Appeals Court: You Can Infringe a Patent Even If You Didn't Do All the Steps
reebmmm writes "In a much anticipated patent law case, an en banc panel of the Federal Circuit overturned existing law and came out in favor a new rule for indirect infringement: you can still be liable for infringing even if no single person does all the infringement. This case consolidated two different cases involving internet patents. In McKesson v. Epic, a lower court found that Epic did not infringe a patent about a patient portal because one of the steps was performed by the patient accessing the portal. In Akamai v. Limelight, the lower court found that Limelight did not infringe because its customers, not the company itself, tagged content. This is likely headed for the Supreme Court."
Doesn't this mean that any software system with an API could be potentially infringing on every software patent ever filed?
Cory Doctorow's speeches and essays about the coming war on general purpose computing come to mind. Any Turing-complete computer is infringing. Destroy *all* the computers!
Maybe you should look into the difference between copyright and patents before you start pushing too hard.
They don't have much in common except that they both go under the dubious umbrella of "intellectual property".
They don't have much in common except that they both go under the dubious umbrella of "intellectual property".
"Intellectual property" is a term that was entirely made up for use as propaganda by rights-holders. It is actually a contradiction in terms, because there is no "property" at all involved in copyrights and patents, just time-limited privileges granted by government. But they have wanted you to THINK in terms of it being their "property". That makes you more amenable to distortions of the policies and laws.

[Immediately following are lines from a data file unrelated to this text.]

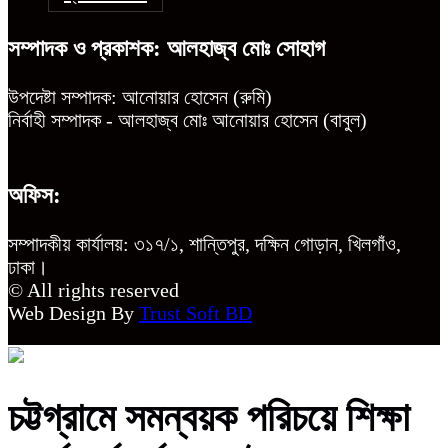
সম্পাদক ও প্রকাশক: আলহাজ্ব মোঃ সোহাগ
উপদেষ্টা সম্পাদক: আনোয়ার হোসেন (রুমি)
নির্বাহী সম্পাদক - আলহাজ্ব মোঃ আনোয়ার হোসেন (বাবুল)
অফিস:
সম্পাদকীয় কার্যালয়: ৩১৭/১, শান্তিপুর, দক্ষিন গোড়ান, খিলগাঁও,
ঢাকা।
© All rights reserved
Web Design By
Trust Soft BD
চট্টগ্রামে সমন্বয়ক পরিচয়ে শিক্ষা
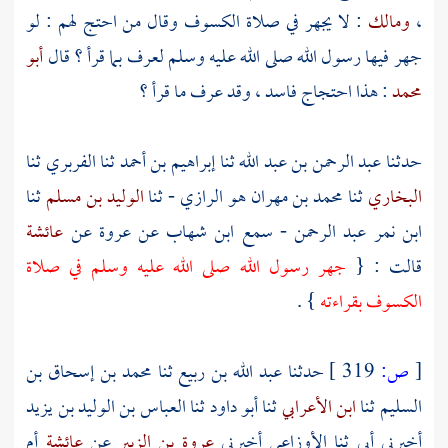
،
ومالك
: لا يجهر في صلاة الكسوف وقال من احتج لهم : لو
جهر فيها رسول الله صلى الله عليه وسلم لعرف بما قرأ ؟ قال
أبو
محمد
: هذا احتجاج فاسد ، وقد عرف ما قرأ ؟
حدثنا
عبد الرحمن بن عبد الله
ثنا
إبراهيم بن أحمد
ثنا
الفربري
ثنا
البخاري
ثنا
محمد بن مهران هو الرازي
- ثنا
الوليد بن مسلم
ثنا
ابن نمر عبد الرحمن
- سمع
ابن شهاب
عن
عروة
عن
عائشة
قالت : {
جهر رسول الله صلى الله عليه وسلم في صلاة
الكسوف بقراءته
} .
[
ص:
319 ]
حدثنا
عبد الله بن ربيع
ثنا
محمد بن إسحاق بن
السليم
ثنا
ابن الأعرابي
ثنا
أبو داود
ثنا
العباس بن الوليد بن يزيد
أخبرني أبي ثنا
الأوزاعي
أخبرني
عروة بن الزبير
عن
عائشة
أم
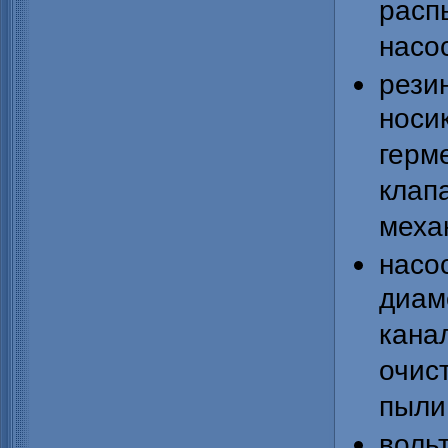
расп
насо
рез
нос
гер
кла
меха
насо
диам
кан
очис
пыли
воль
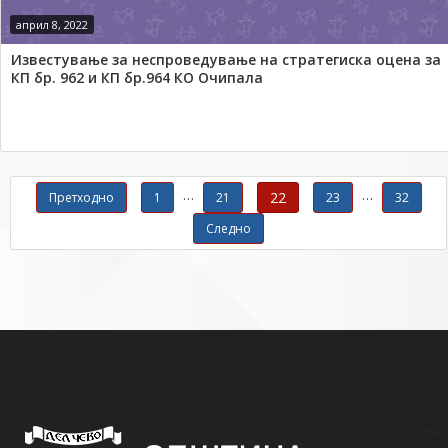
април 8, 2022
Известување за неспроведување на стратегиска оцена за
КП бр. 962 и КП бр.964 КО Очипала
Навигација со објавувања
…
…
22
Претходно
1
21
23
32
Следно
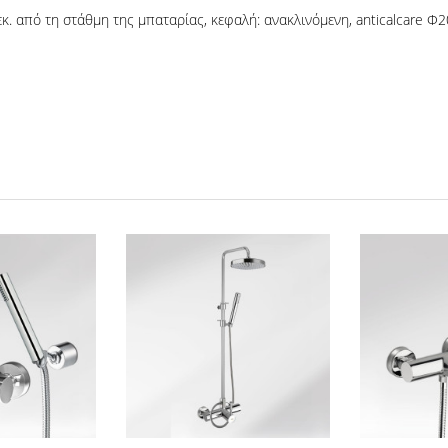
 από τη στάθμη της μπαταρίας, κεφαλή: ανακλινόμενη, anticalcare Φ20 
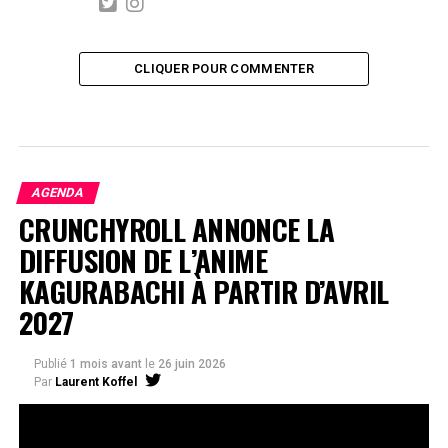
CLIQUER POUR COMMENTER
AGENDA
CRUNCHYROLL ANNONCE LA
DIFFUSION DE L’ANIME
KAGURABACHI À PARTIR D’AVRIL
2027
Publié
1 mois avant
le
26 juin 2026
Par
Laurent Koffel
La série très attendue, adaptée de l’œuvre de Takeru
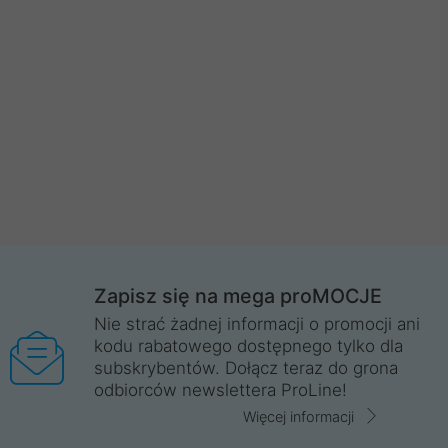
Zapisz się na mega proMOCJE
Nie strać żadnej informacji o promocji ani
kodu rabatowego dostępnego tylko dla
subskrybentów. Dołącz teraz do grona
odbiorców newslettera ProLine!
Więcej informacji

It's the same basic idea as calling downloading "piracy", when it isn't. (Copyright piracy actually has a legal definition that hasn't really changed in about 100 years.) Downloading is not a crime. Piracy is. But Big Media wants you to think of them as the same. They can get away with more that way.
Patents and copyrights expire.
Actual property rights do not.
Copyrights and Patents exist only because that power is granted to the Government under a limited set of circumstances. It is not a right granted to individuals like those listed in the Bill of Rights. It does not exist for the benefit of the "owner". It exists for a limited time for the benefit of society in general.
The unbound nature of a thought makes the abiltiy to exclude others from it as a natural right rather absurd.
A Pirate and a Puritan look the same on a balance sheet.
So, will 2012 be remembered in history as the year we finally kissed innovation goodbye? Or at least, the year that the USA abandoned innovation to foreign countries?
But, I wanted socialized health insurance!